If the mobile communication unit acknowledges one of the packets in the probe, the server will determine that the mobile communication unit is still active and reset its keepidle timer, thus maintaining the current connection. However, if none of the packets in the keepalive burst are acknowledged, the server will terminate the connection. This typically causes an application program running on the server to end its session with the mobile communication unit.
However, oftentimes workers using mobile communication units (i.e., clients) lay down the mobile communication unit in order to perform another activity or simply place the mobile communication unit in a sleep state in order to conserve battery power. In many of these situations, the worker still desires to maintain the current session so that when he returns to the mobile communication unit or reactivates it, he/she can immediately continue the session he/she was engaged in. Further, in many instances the mobile communication unit may inadvertently or purposefully be taken out of communication range of any access point which establishes a communication link to the server. Unfortunately, as mentioned above, the server will drop the current connection and session if it sends a keepalive probe to the mobile communication unit and it doesn't receive any acknowledgments. When the mobile communication unit is placed in a sleep mode or is out of range, it is unable to receive and acknowledge the keepalive probe, and therefore the current session may be prematurely ended.
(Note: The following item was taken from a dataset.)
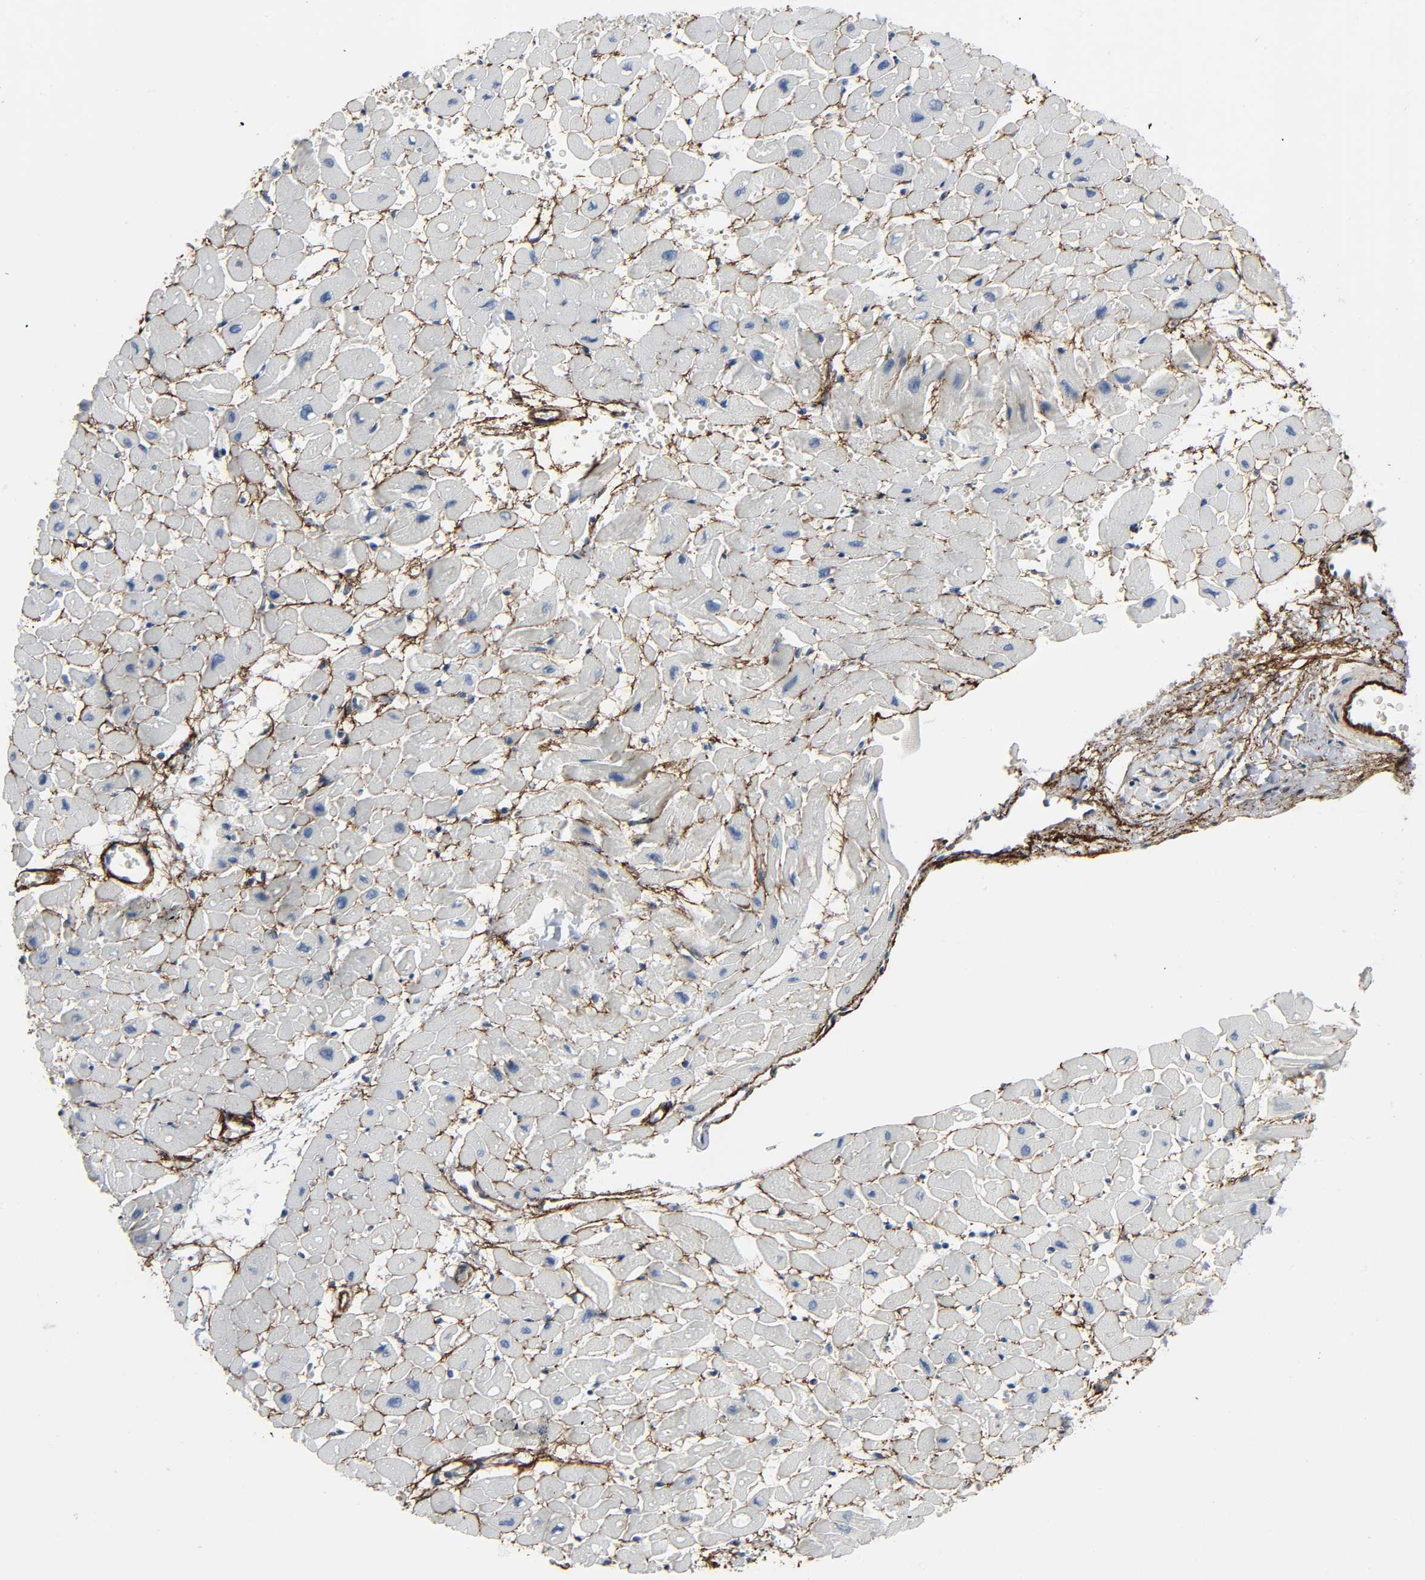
{"staining": {"intensity": "negative", "quantity": "none", "location": "none"}, "tissue": "heart muscle", "cell_type": "Cardiomyocytes", "image_type": "normal", "snomed": [{"axis": "morphology", "description": "Normal tissue, NOS"}, {"axis": "topography", "description": "Heart"}], "caption": "Immunohistochemical staining of unremarkable human heart muscle reveals no significant staining in cardiomyocytes. (Immunohistochemistry (ihc), brightfield microscopy, high magnification).", "gene": "FBLN5", "patient": {"sex": "male", "age": 45}}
In many existing systems, the amount of time a server allows before ending a connection may be relatively short as the server was not configured to handle the problems now encountered with mobile communication units.
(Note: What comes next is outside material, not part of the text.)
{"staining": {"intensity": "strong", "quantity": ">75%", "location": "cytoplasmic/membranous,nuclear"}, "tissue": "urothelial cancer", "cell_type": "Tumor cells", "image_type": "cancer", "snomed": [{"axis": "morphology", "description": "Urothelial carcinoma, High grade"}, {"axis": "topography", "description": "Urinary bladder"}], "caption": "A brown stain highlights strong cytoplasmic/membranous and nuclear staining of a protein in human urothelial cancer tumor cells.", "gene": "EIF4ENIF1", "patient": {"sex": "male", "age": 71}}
In light of the above, there is a strong need in the art for a way to maintain a connection and session between the server and the mobile communication unit when the mobile communication unit is in a low power (i.e., sleep) mode or out of range. In particular, there is a strong need in the art for a mobile communication unit which is able to prevent the host computer from prematurely ending the current connection and session while the mobile communication unit is in a sleep mode and increase the amount of time the mobile communication unit can be out of communication range with the server prior to the connection and session being dropped.